Самиздат: [Регистрация] [Найти] [Рейтинги] [Обсуждения] [Новинки] [Обзоры] [Помощь|Техвопросы]
Ссылки:


 Ваша оценка:

  В дверь просунулось мышиное личико с грязной челкой и куцыми усиками.
  - Руди! На прогулку идешь?
  - Иду, - согласился узник камеры номер пять и медленно поднялся с табурета.
  Он вышел в коридор вслед за товарищем. Они пожелали доброго утра часовому и вышли в тюремный дворик, где обливались теплыми лучами зеленые кусты, а цветы повернулись на юг, раскрывшись навстречу летнему солнцу.
  Пройдет много лет и заточенный в тюрьме Шпандау Рудольф Гесс будет с томной ностальгией вспоминать Ландсбергскую крепость, санаторный режим которой больше подходил клубу ветеранов войны, нежели месту наказания осужденных.
  Адольф схватил его под руку и повел по отсыпанной каменной крошкой тропинке.
  - В дни моей зеленой юности, - говорил Рудольфу сосед по тюрьме. - Ничто так не огорчало меня, как то обстоятельство, что я родился во время, которое стало эпохой лавочников и государственных чиновников.
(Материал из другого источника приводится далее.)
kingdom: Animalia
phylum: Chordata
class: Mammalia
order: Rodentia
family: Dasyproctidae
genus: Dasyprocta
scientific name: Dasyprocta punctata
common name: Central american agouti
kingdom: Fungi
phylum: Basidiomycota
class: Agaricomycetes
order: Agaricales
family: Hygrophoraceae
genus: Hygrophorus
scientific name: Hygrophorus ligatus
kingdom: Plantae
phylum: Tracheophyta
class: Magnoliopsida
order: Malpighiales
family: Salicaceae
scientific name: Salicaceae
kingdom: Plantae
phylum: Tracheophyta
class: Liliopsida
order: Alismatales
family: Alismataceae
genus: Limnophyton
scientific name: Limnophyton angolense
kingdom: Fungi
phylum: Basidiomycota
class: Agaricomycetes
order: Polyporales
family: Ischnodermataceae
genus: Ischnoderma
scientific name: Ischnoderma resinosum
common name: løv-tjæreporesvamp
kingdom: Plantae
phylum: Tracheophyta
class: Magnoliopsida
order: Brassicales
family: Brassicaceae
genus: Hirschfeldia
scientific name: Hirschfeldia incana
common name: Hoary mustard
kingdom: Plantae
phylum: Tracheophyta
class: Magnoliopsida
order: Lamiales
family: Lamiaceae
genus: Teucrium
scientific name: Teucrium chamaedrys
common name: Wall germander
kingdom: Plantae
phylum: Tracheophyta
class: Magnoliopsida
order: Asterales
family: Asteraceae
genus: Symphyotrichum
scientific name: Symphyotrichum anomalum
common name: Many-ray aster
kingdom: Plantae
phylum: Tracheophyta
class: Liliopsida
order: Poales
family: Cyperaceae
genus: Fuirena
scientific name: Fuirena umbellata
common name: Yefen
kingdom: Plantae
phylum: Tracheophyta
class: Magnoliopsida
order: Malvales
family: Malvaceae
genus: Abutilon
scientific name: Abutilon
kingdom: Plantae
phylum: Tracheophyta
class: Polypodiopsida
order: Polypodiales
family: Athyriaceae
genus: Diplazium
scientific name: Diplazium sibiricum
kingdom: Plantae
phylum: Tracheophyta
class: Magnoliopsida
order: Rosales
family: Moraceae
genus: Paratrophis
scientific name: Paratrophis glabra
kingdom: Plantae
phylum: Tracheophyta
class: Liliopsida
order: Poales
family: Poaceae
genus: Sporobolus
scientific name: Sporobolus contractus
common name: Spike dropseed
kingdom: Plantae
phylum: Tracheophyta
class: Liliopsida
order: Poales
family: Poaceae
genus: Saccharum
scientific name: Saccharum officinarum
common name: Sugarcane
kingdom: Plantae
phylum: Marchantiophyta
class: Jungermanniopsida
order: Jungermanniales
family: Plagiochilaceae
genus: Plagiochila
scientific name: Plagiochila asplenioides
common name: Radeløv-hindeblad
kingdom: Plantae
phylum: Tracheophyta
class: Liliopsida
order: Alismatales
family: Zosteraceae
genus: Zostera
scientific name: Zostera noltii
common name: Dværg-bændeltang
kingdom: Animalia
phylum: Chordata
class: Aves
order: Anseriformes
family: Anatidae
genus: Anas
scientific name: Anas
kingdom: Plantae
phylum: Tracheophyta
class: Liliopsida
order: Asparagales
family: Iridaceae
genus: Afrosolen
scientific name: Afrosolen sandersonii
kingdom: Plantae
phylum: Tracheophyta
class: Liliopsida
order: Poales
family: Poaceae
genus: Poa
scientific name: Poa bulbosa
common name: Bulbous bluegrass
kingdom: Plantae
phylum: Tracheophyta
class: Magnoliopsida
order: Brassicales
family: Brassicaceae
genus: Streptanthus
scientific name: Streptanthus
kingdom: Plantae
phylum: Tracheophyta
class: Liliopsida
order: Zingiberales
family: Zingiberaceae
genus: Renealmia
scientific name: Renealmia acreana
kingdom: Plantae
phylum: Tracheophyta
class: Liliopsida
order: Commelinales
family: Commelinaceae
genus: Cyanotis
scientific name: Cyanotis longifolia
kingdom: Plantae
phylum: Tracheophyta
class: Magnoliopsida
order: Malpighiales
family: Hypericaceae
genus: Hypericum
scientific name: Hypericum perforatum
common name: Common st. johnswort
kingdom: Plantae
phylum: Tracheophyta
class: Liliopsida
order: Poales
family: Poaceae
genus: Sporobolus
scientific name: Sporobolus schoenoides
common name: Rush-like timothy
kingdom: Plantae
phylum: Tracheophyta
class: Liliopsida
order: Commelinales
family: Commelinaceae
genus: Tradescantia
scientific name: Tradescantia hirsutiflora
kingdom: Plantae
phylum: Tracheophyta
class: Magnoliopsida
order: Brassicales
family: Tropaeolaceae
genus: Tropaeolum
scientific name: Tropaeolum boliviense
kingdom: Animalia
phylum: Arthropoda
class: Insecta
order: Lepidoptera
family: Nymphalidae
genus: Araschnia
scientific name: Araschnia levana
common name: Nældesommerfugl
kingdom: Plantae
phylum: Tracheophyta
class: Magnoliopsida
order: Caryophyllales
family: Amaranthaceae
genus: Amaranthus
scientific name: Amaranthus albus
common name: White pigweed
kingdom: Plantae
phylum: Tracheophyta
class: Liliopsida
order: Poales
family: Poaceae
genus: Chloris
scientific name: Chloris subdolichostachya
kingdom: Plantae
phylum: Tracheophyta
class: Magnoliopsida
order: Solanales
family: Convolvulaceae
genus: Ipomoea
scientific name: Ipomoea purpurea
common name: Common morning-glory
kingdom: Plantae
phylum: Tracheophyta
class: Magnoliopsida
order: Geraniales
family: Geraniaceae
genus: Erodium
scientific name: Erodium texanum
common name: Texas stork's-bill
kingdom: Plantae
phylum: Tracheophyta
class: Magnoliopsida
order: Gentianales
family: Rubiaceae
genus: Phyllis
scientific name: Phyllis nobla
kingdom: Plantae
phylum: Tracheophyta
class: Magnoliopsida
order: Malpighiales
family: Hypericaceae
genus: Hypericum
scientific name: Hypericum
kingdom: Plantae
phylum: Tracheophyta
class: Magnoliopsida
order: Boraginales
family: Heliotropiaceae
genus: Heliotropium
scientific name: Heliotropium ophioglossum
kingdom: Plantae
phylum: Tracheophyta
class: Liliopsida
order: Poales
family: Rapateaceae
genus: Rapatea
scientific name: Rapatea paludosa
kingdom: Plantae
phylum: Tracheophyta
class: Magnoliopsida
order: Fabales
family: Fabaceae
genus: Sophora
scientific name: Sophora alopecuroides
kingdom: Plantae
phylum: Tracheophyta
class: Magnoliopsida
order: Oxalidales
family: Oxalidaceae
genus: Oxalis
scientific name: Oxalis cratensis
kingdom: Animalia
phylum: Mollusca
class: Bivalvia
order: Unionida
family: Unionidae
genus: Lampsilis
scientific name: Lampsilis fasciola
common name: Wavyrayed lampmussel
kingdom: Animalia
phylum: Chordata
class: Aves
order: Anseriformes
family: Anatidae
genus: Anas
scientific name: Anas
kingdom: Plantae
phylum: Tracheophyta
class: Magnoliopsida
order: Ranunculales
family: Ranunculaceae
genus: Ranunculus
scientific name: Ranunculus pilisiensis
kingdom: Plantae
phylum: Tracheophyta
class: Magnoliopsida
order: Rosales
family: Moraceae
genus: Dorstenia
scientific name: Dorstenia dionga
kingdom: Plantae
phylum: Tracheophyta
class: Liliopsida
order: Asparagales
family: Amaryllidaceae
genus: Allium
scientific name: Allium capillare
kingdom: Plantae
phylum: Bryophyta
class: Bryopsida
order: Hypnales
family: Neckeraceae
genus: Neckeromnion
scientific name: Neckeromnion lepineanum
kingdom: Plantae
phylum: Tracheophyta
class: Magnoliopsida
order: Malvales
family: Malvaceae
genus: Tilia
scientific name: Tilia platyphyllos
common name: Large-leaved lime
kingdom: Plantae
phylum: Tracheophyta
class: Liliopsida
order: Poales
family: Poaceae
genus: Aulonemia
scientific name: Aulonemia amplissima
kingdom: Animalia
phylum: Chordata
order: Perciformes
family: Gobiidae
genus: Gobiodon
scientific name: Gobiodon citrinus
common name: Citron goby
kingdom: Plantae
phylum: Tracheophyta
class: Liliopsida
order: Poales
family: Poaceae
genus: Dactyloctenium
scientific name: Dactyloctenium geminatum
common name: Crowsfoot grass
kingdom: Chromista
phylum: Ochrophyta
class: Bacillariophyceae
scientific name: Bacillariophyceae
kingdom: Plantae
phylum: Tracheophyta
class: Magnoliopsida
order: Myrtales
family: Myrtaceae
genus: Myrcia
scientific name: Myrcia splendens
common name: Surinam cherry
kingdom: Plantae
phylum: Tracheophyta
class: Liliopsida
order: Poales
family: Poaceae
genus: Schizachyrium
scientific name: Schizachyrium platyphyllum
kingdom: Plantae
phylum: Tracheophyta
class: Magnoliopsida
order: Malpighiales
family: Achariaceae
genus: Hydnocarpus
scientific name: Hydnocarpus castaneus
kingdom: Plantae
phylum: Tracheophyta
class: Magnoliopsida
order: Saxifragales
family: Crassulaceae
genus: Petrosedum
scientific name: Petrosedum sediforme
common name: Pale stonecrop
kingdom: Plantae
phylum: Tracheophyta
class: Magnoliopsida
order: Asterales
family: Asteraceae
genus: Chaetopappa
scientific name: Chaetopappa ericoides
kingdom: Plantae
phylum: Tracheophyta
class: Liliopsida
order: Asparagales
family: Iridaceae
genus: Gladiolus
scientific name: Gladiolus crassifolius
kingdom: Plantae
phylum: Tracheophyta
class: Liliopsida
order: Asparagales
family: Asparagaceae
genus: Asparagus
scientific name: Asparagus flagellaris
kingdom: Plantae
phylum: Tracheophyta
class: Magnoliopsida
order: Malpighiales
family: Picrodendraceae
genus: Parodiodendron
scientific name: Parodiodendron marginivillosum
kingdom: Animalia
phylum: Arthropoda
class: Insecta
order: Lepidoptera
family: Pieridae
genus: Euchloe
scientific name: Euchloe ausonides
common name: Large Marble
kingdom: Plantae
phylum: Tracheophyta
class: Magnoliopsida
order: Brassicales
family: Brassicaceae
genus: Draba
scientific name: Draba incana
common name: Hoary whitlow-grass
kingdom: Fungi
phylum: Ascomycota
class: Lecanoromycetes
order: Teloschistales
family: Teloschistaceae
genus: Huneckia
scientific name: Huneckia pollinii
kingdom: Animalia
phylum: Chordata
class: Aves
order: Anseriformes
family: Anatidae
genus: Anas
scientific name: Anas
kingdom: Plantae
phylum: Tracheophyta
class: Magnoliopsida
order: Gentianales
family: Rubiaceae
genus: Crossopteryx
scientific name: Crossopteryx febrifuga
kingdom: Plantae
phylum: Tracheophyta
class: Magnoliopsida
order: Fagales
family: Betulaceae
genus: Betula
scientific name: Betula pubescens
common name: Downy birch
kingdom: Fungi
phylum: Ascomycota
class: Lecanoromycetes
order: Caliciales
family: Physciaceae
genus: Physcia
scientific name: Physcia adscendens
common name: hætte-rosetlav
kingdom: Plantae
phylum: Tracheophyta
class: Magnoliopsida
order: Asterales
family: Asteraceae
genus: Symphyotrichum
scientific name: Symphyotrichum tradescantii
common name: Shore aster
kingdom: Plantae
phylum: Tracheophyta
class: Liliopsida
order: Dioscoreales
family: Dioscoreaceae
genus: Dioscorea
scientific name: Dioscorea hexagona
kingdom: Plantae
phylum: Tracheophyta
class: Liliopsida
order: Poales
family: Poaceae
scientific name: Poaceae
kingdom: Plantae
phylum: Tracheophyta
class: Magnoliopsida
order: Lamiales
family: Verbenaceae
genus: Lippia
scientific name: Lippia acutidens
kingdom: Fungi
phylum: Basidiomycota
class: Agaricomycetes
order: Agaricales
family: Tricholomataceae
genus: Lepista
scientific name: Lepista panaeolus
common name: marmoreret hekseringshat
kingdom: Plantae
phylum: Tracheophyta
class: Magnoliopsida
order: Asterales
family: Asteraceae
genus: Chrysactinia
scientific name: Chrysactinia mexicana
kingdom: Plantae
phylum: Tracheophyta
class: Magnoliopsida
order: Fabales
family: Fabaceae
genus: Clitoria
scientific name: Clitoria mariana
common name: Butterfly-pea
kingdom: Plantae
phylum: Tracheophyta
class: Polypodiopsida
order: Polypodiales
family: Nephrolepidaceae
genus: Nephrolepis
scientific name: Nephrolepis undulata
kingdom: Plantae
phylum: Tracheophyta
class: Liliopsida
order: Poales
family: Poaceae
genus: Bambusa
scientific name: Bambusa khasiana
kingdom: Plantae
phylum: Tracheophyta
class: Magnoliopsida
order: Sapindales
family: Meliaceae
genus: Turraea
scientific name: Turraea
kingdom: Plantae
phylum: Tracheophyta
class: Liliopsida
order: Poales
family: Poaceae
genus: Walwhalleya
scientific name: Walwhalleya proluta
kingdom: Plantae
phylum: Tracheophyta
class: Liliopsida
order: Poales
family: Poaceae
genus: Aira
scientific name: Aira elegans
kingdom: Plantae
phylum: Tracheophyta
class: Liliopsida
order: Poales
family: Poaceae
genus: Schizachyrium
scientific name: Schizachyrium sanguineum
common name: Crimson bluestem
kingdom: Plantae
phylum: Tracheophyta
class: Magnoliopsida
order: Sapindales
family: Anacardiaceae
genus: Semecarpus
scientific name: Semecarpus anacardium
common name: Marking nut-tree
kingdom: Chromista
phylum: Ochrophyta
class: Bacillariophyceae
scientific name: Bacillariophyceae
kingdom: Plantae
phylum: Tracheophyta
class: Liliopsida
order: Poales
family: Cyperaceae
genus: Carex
Государства все больше стали походить на простые коммерческие предприятия, которые конкурируют друг с другом, перехватывают друг у друга покупателей и заказчиков и вообще всеми средствами стараются подставить друг другу ножку, выкрикивая при этом на всех перекрестках каждое о своей честности и невинности. В пору моей зеленой юности мне казалось, что эти нравы сохранятся надолго (ведь все об этом только и мечтали) и что постепенно весь мир превратится в один большой универсальный магазин, помещения которого вместо памятников будут украшены бюстами наиболее ловких мошенников и наиболее глупых чиновников. Я частенько думал - почему я не родился на сто лет раньше. Ах! ведь мог же я родиться, ну, скажем, по крайней мере в эпоху освободительных войн, когда человек, и не "занимавшийся делом", чего-нибудь да стоил и сам по себе.
  
  У Гесса внутри проснулся внутренний голос. Он давно уже жил с раздвоением личности, всячески это скрывая. Альтер-эго Рудольфа недолюбливало арестанта из седьмой камеры, и даже - экое кощунство! - над ним подтрунивало. Вот и сейчас вторая личность в теле Гесса глумливо сказала: "Родился бы ты, недоносок, на сто лет пораньше тебя бы утопили в ведре моментально, не разорвав пуповины".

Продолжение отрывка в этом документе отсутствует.